Monday, July 21, 2014: 2:15 PM
3501D (Kansas City Convention Center)
Einar Vargas-Bello-Pérez , Pontificia Universidad Católica de Chile, Santiago, Chile
Gonzalo Iñiguez-González , Pontificia Universidad Católica de Chile, Santiago, Chile
Karen Fehrmann-Cartes , Pontificia Universidad Católica de Chile, Santiago, Chile
Phil C. Garnsworthy , The University of Nottingham, Loughborough, United Kingdom
Abstract Text: Lipid supplements have been used to improve the fatty acid profile of dairy products; however, little information is available concerning the effect of dietary vegetable oils on the sensorial properties of cow’s milk cheese. The objective of the present study was to examine the effects of soya (SO) and partially hydrogenated vegetable (PHVO) oils supplementation in dairy cow diets on the chemical composition of milk and cheese and organoleptic characteristics of cheese. Nine multiparous Holstein cows averaging 169 ± 24 DIM (average ± SD) at the beginning of the study were used in a replicated (n=3) 3×3 Latin square design that included three periods of  21 d. All cows received a basal diet formulated with a 56:44 forage:concentrate ratio. Dietary treatments consisted of the basal diet (C; no fat supplement), and fat-supplemented diets containing SO (unrefined oil; 500 g/d/cow) and PHVO (manufactured from palm oil; 500 g/d/cow). Individual milk samples were taken at 0700 h on day 20 of each period.
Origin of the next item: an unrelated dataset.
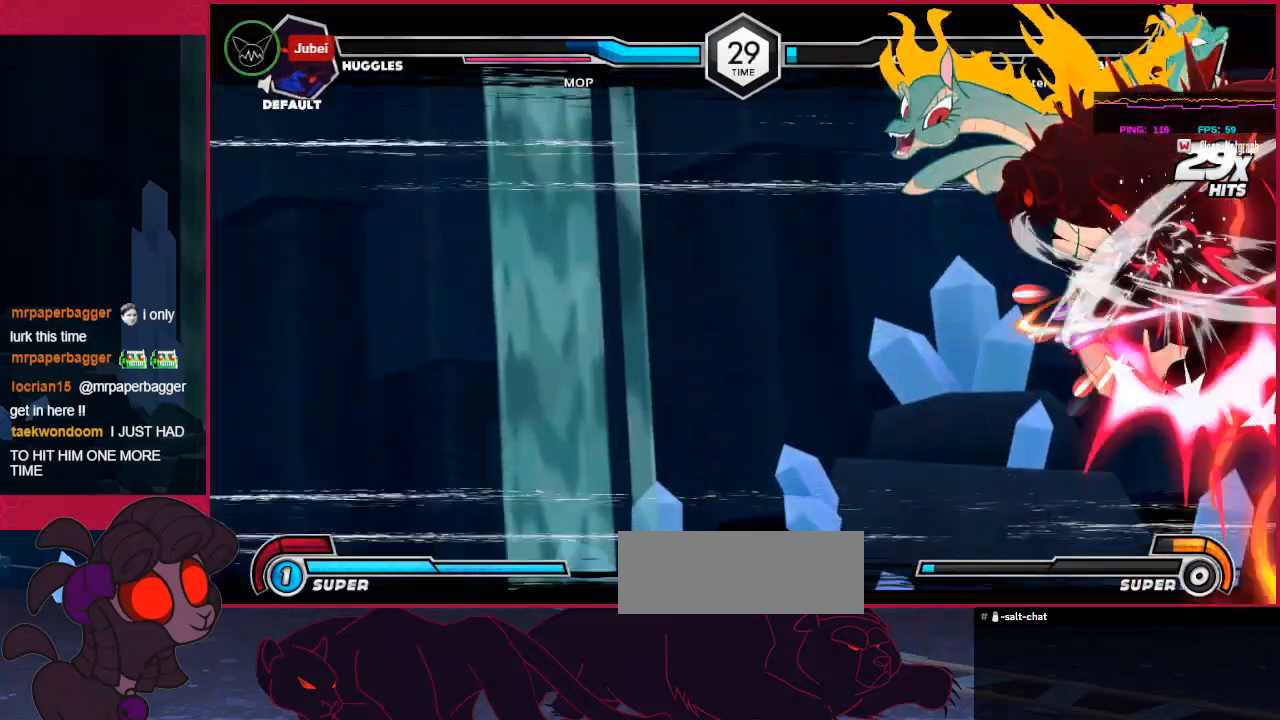
{"keys": ["right"], "events": []}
Milk collected on day 21 from the same treatment and period across Latin squares was pooled and made into cheese. Three cheeses per treatment per period were allowed to mature for 14 d and analyzed for moisture, ash, fat and total protein contents. Sensory evaluation of cheeses was carried out in relation to 16 attributes: appearance (colour homogeneity and holes), odour (overall odour, ripe cheese odour and cow milk odour), flavour (salty, acid, bitter, overall flavor and ripe cheese flavour), and texture (sharpness, toughness, graininess, screeching, moisture and greasiness). Except for ash, milk composition was not affected by treatments. Cheese chemical composition was not affected by dietary treatments. Sensory attributes were not affected by treatments, however four principal components explained around 0.64 of the overall variance in the data. The outcome of this study showed that supplementing dairy cow diets with SO or PHVO do not have detrimental effect on the chemical composition of milk and cheese and the organoleptic characteristics of cheese. This study was sponsored by a research grant from FONDECYT 11121142 (Fondo Nacional de Desarrollo Científico y Tecnológico, Chile).